May 24, 2011

Accessibility and Disability Ponderings

I can't remember if I mentioned this, but I'm working with the Human Rights Campaign on their web team this summer as an intern. It's only my second day, and I've already learned a lot!

One of the things it has me thinking about is accessibility, and the needs for accessibility within the LGBTQ etc. community. A lot of my training on how to code HTML has included making sure content is accessible, particularly for blind users or users otherwise unable to see the content.

Which has me wondering...

How else can websites be made accessible? (The other thing that springs right to mind is transcripts/subtitles on any content with audio and maybe taking steps to insure readability, like how on the HRC website you can make the font bigger easily on each page. But I feel like there are things I'm leaving out.)

So then I was wondering about how disability affects LGBT people in general and particularly their ability to reach resources. The HRC website talks a lot about protecting yourself from discrimination in health care, finding accepting health care providers, hospital visitation, things like that. It also talks extensively about HIV, which is obviously a big medical issue for LGBT people.

But then I was wondering... aren't LGBT people disproportionately affected by mental illness? (Or at least, they're at a higher-than-average risk of suicide, and maybe substance abuse? I would have to look up statistics, I don't have them off hand, but both of those seem familiar to me.) Do they have unique mental health needs, and are there organizations and resources to address those? I know that some therapists will list a specialty in, or at least openness to, helping LGBT clients, on webpages and provider search engines. But are community orgs doing anything to address mental health things?

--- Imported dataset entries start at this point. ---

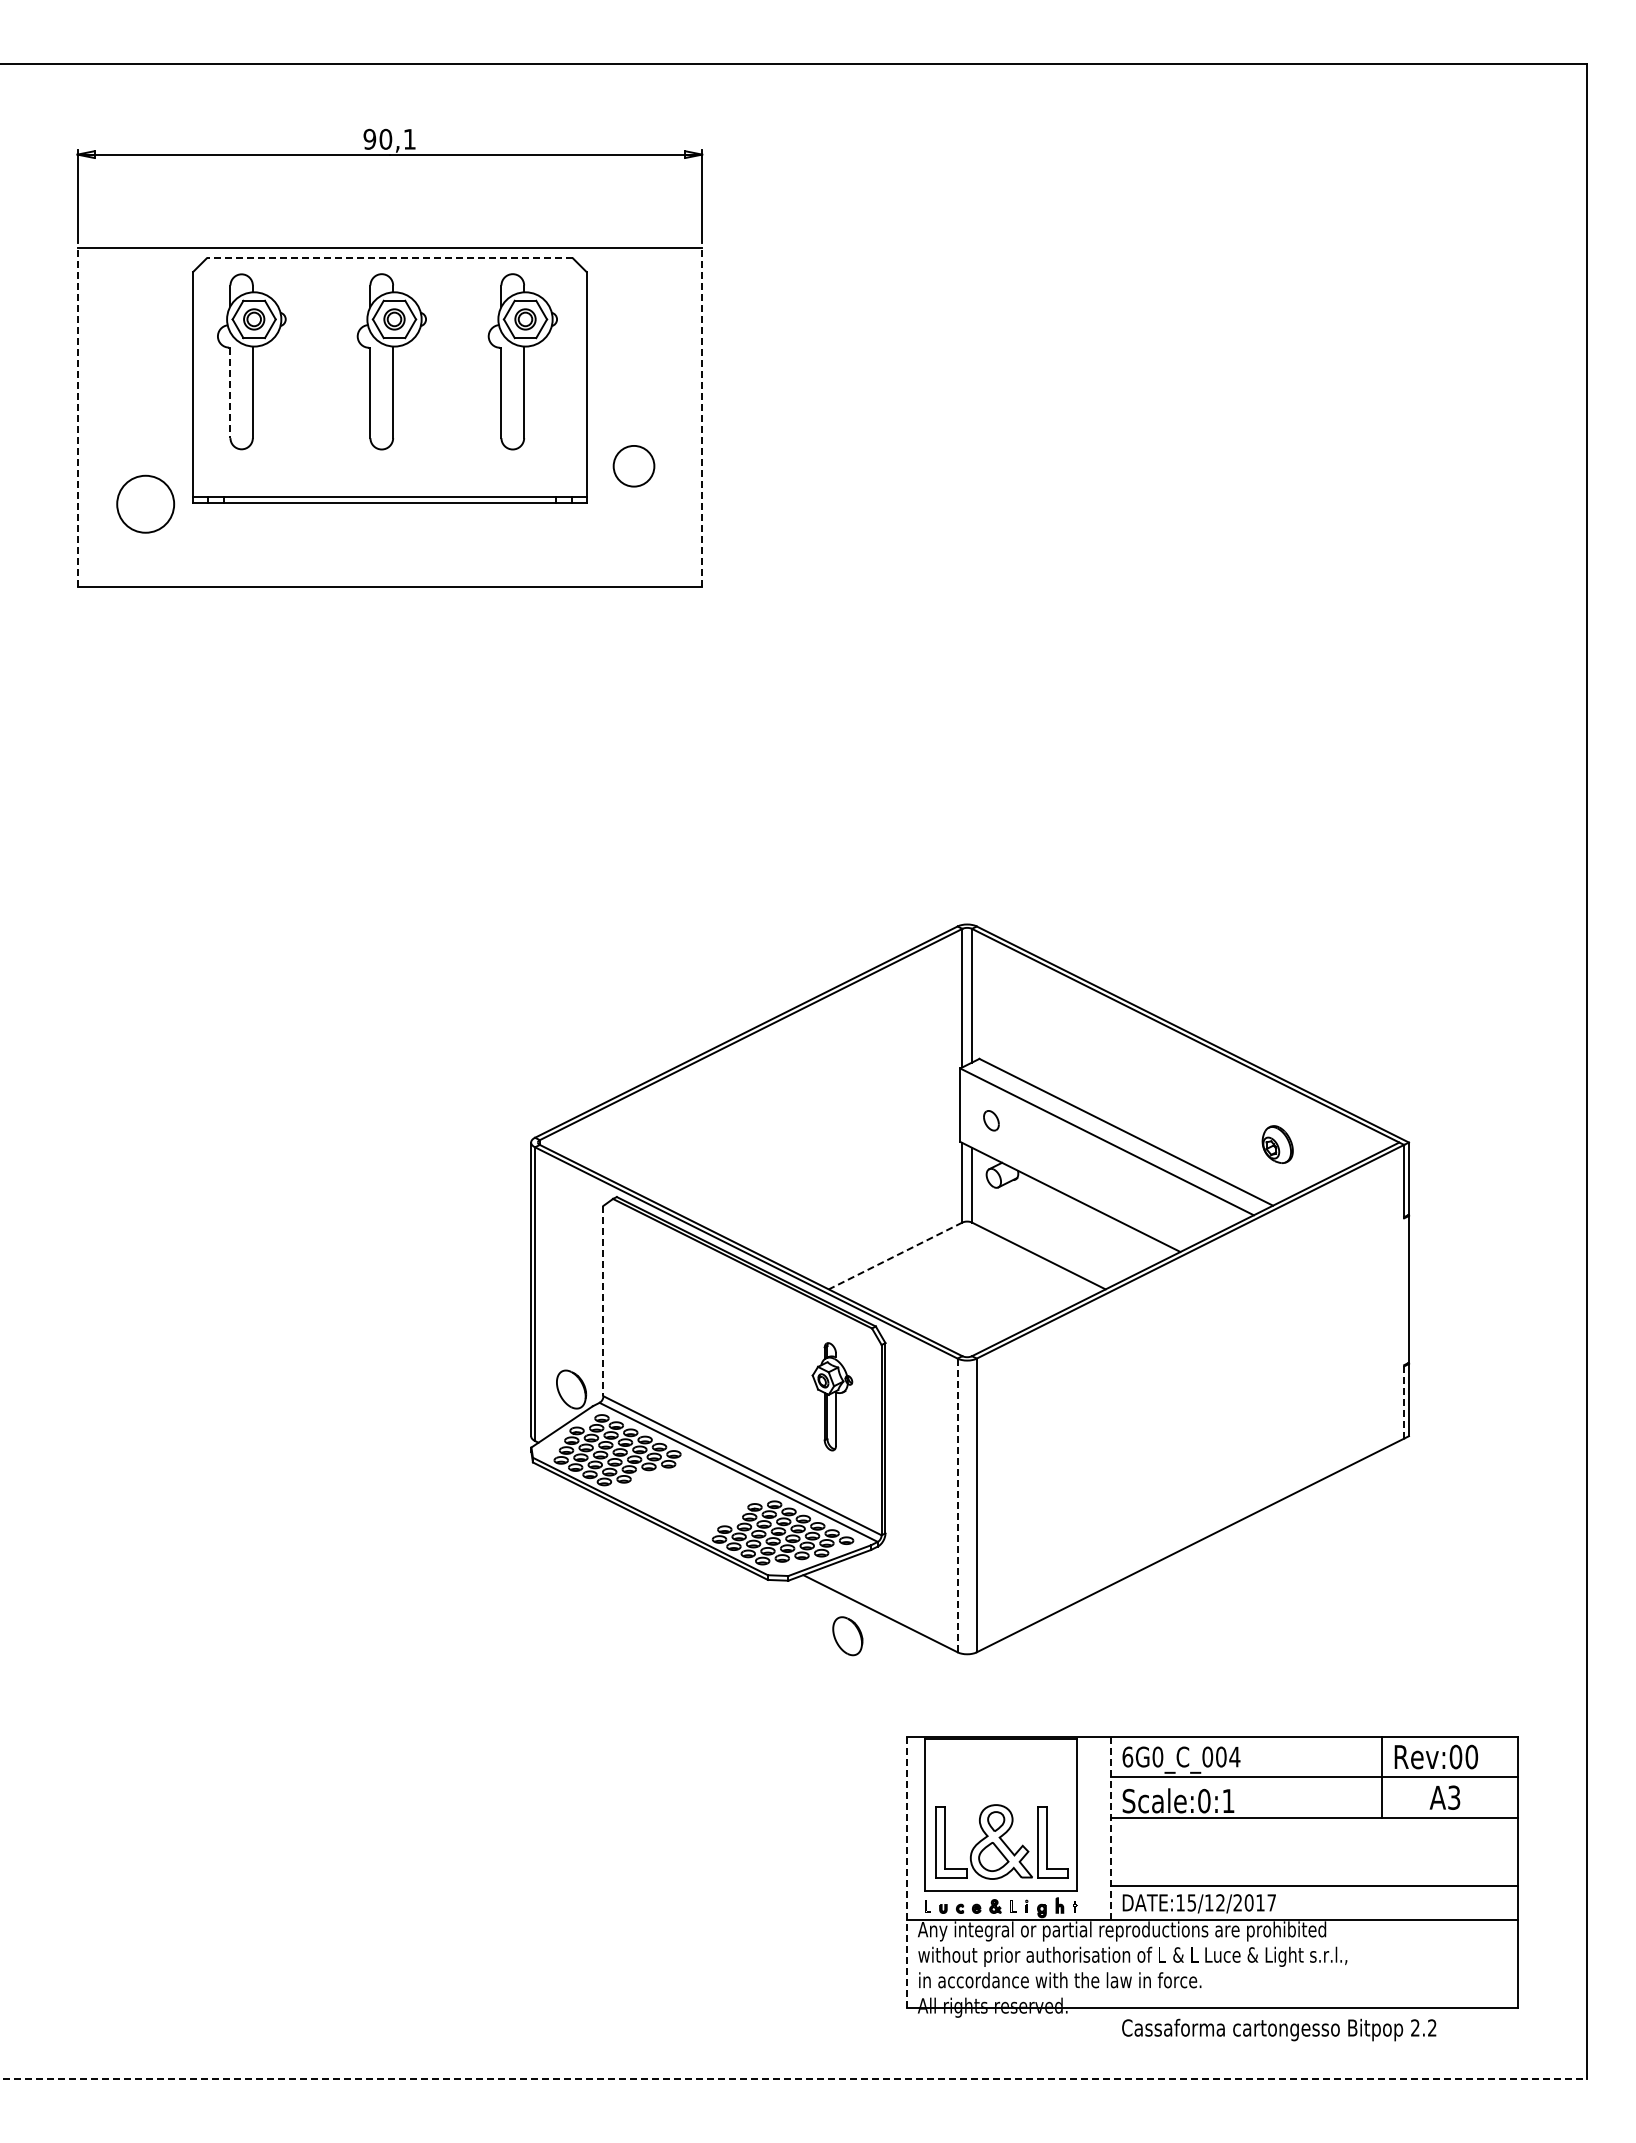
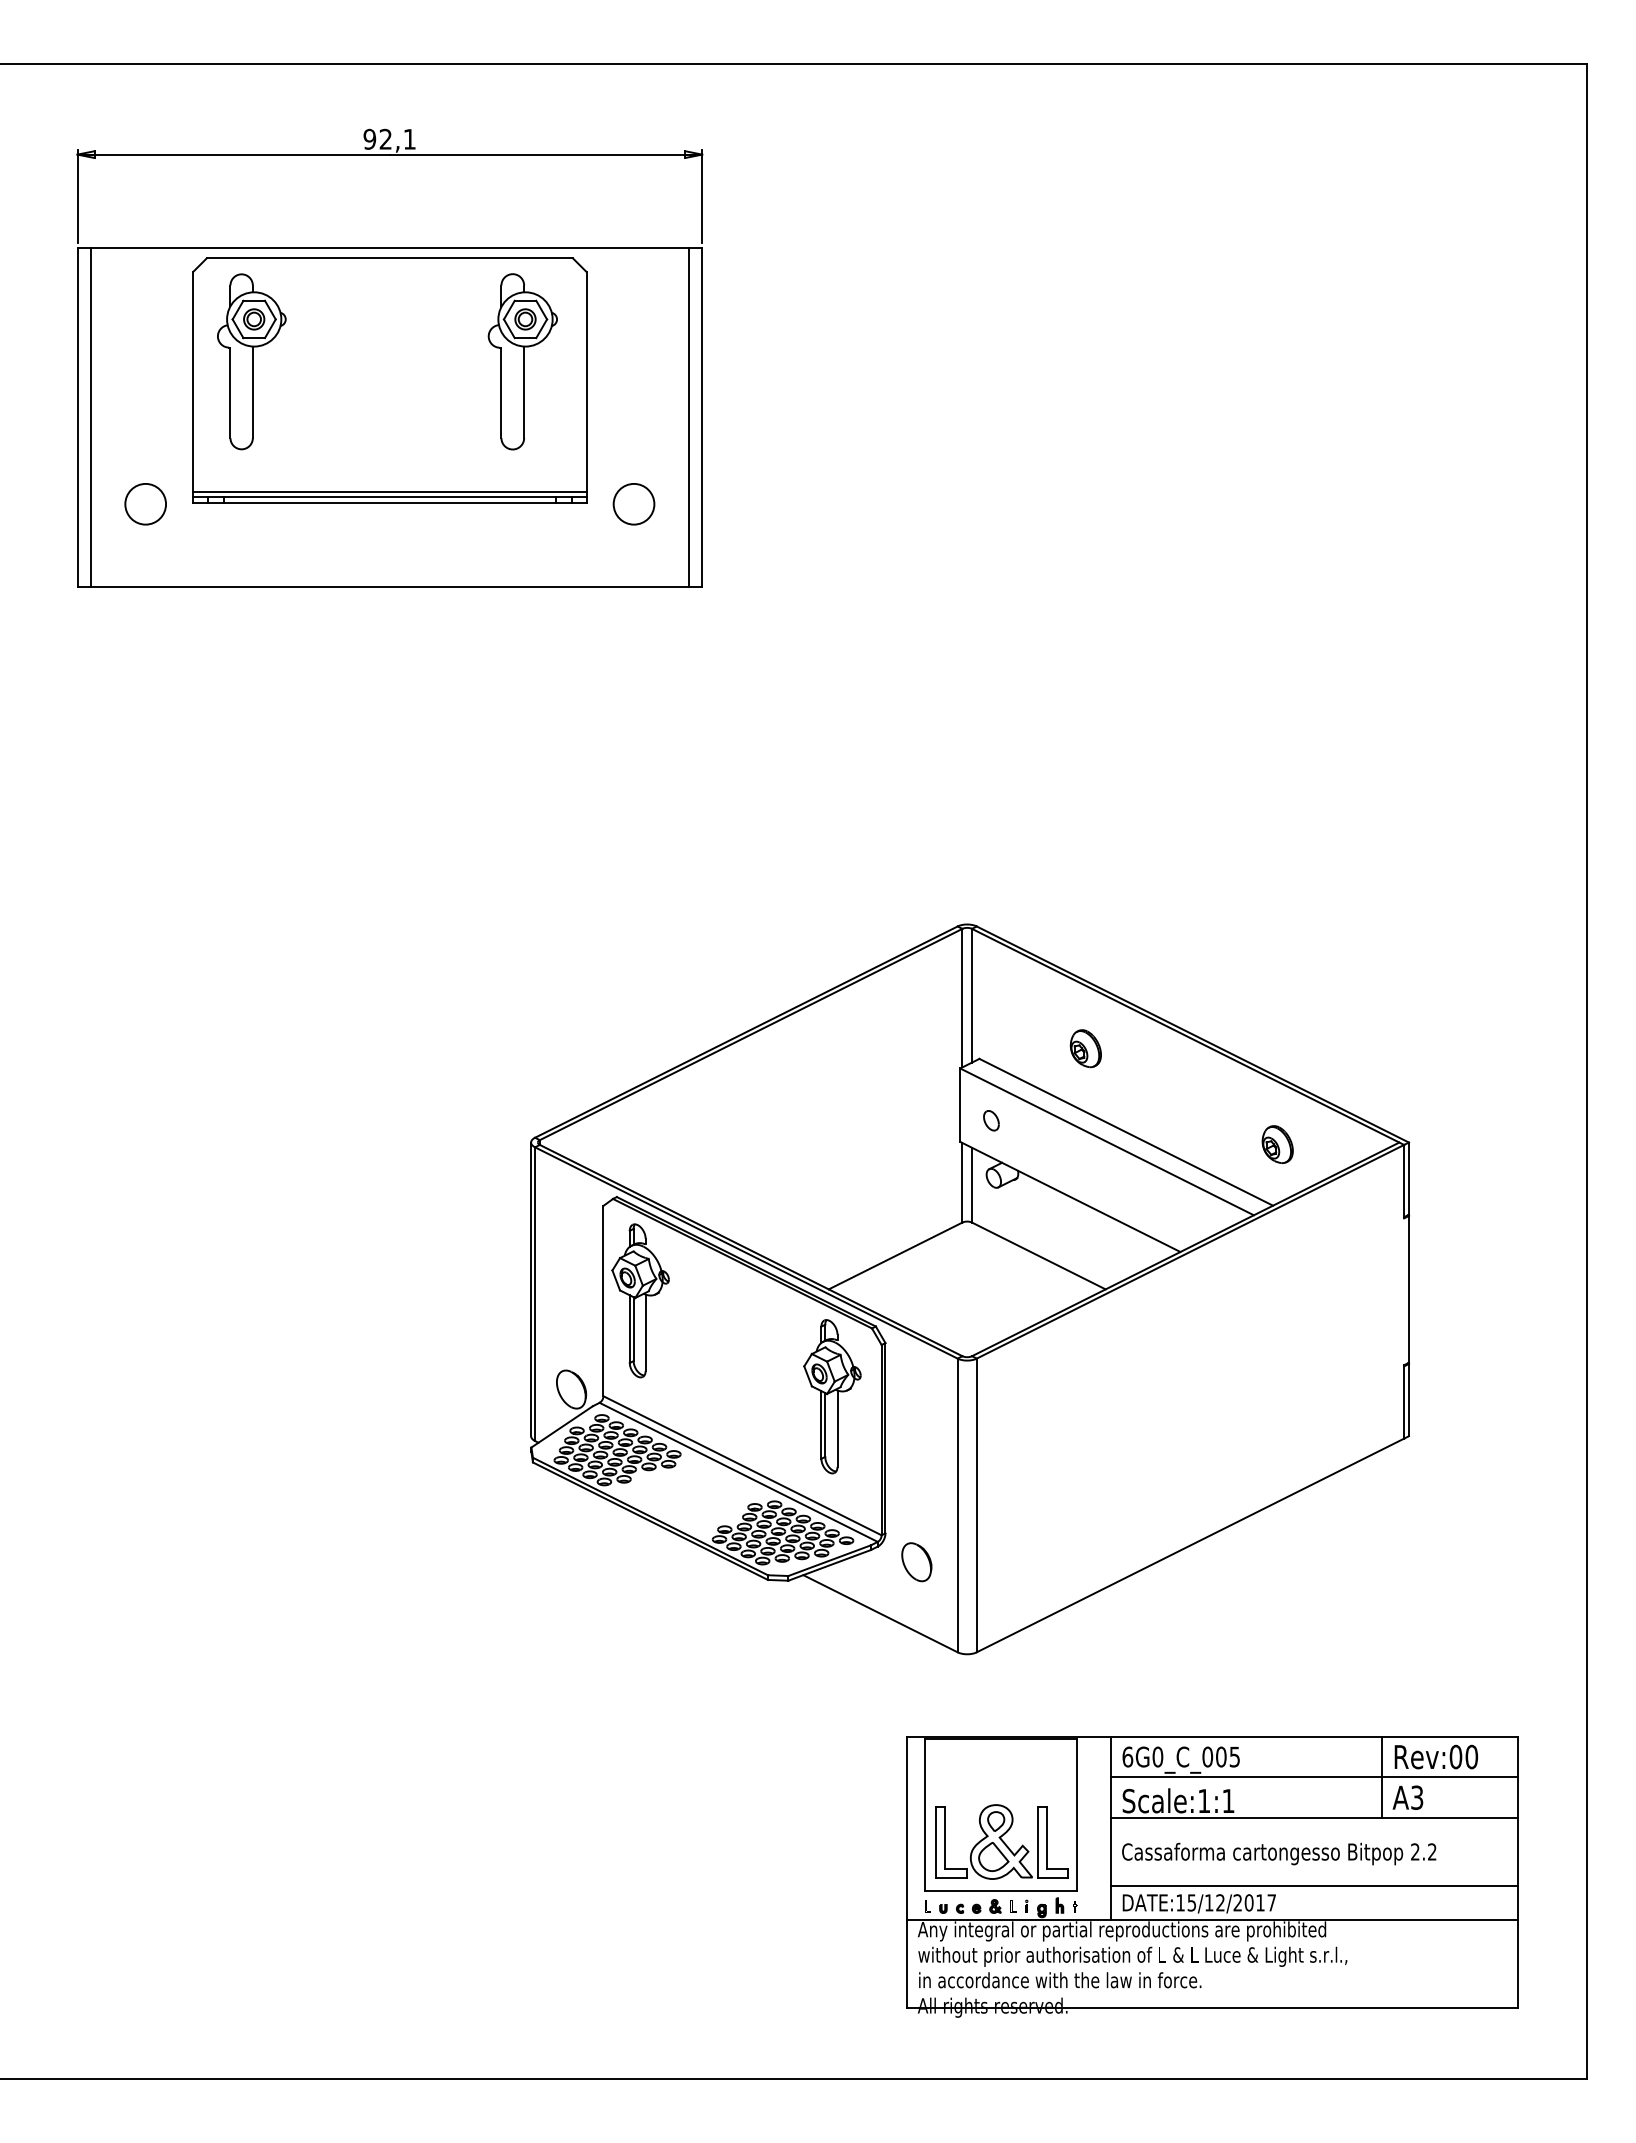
text at (385, 138): 90,1 -> 92,1
line at (389, 258): dashed -> solid
part at (391, 361): present -> none
line at (230, 393): dashed -> solid
line at (77, 417): dashed -> solid
line at (91, 417): none -> present
line at (688, 417): none -> present
line at (702, 417): dashed -> solid
circle at (633, 466) position: (633, 466) -> (633, 504)
line at (389, 491): none -> present
circle at (145, 503) diameter: 57 px -> 41 px
part at (1085, 1048): none -> present
line at (895, 1255): dashed -> solid
part at (640, 1300): none -> present
line at (603, 1301): dashed -> solid
part at (832, 1396) size: 43x110 px -> 59x156 px
line at (1404, 1401): dashed -> solid
line at (957, 1505): dashed -> solid
part at (847, 1636) position: (847, 1636) -> (916, 1562)
text at (1234, 1756): 6G0_C_004 -> 6G0_C_005
text at (1444, 1797) position: (1444, 1797) -> (1407, 1797)
text at (1204, 1800): Scale:0:1 -> Scale:1:1
line at (1110, 1828): dashed -> solid
line at (907, 1872): dashed -> solid
text at (1279, 2029) position: (1279, 2029) -> (1279, 1853)
line at (794, 2078): dashed -> solid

What would information, services, or resources specifically for mentally ill LGBT people look like, other than projects like It Gets Better?

And then going back to... How could that go on a website, in a way that's accessible to viewers coming from a wide variety of potentially difficult situations?

So that's what I'm thinking about. I'm curious about what resources for LGBTs with physical disabilities would look like, too, because I can't recall ever seeing anything of the kind, though of course it probably exists somewhere and I just haven't looked.